▶ _Extracted information_

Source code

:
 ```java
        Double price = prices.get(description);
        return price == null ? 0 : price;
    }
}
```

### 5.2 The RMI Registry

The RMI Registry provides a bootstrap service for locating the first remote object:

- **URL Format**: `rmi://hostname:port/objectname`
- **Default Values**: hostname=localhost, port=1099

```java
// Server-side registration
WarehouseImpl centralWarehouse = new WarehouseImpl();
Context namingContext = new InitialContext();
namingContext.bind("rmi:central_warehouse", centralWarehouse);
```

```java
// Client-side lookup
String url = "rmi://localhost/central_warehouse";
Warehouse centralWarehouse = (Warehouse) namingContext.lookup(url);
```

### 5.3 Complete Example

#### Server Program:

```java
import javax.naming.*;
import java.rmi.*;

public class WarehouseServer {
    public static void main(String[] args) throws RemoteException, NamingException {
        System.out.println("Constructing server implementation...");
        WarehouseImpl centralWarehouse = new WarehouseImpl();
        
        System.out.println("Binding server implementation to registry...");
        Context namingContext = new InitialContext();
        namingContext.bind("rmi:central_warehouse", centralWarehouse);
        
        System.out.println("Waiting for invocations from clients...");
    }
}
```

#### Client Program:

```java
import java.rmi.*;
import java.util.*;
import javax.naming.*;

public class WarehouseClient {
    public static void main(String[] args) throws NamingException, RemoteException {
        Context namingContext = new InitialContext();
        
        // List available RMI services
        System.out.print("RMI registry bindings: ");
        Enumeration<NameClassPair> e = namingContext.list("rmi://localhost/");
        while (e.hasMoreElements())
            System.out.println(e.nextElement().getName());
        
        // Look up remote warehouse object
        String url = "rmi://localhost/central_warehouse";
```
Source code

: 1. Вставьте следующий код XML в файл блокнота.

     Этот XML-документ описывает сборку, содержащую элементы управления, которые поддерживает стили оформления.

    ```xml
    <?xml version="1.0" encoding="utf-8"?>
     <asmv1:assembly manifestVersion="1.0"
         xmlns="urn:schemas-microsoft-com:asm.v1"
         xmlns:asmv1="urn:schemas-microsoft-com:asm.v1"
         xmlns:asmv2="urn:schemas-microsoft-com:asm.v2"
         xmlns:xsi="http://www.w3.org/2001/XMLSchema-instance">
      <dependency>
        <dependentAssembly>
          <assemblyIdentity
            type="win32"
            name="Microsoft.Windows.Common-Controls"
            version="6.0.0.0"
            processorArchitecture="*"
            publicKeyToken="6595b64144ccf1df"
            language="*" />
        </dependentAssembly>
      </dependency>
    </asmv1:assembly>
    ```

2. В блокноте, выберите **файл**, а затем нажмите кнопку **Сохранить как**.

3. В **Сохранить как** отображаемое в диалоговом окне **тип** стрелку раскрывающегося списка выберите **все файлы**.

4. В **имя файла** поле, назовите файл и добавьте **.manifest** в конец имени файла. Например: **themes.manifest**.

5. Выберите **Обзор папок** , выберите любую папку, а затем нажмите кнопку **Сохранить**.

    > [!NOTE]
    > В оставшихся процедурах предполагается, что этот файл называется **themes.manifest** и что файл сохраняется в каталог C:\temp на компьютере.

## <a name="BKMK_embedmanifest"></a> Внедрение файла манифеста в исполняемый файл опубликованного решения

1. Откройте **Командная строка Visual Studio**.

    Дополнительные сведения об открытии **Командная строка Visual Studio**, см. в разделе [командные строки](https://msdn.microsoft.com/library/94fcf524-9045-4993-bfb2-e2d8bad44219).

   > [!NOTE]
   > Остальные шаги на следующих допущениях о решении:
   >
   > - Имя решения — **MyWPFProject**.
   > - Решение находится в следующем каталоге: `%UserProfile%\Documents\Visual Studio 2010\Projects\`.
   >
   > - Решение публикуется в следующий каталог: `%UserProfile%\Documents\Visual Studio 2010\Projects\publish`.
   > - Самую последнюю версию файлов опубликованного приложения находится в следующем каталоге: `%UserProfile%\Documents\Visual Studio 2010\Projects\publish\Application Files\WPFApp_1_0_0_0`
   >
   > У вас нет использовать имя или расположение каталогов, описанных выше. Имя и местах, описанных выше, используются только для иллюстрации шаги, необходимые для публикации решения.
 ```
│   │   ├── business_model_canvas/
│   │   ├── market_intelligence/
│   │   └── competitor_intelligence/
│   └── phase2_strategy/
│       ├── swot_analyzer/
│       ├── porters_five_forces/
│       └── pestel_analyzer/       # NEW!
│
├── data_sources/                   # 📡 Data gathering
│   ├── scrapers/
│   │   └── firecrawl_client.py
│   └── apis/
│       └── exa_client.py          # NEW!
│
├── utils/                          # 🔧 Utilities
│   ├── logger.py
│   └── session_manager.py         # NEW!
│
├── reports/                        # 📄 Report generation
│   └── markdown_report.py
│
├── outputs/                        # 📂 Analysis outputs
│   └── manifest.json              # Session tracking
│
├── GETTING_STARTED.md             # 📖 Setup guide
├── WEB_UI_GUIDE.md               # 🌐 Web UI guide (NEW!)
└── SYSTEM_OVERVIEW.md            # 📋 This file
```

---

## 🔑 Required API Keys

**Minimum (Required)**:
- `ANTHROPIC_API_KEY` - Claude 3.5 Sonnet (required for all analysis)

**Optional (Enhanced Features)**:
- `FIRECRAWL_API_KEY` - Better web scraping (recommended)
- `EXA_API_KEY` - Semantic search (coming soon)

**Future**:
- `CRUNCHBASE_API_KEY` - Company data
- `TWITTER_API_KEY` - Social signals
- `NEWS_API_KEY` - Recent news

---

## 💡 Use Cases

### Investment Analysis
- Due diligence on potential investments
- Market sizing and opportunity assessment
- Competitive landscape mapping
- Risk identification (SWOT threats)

▶ _Directions for this task_
Your reply should be an exact copy of every line from the line with "- Market sizing and opportunity assessment" through the final line of the data, and nothing more.

▶ _Result_
- Market sizing and opportunity assessment
- Competitive landscape mapping
- Risk identification (SWOT threats)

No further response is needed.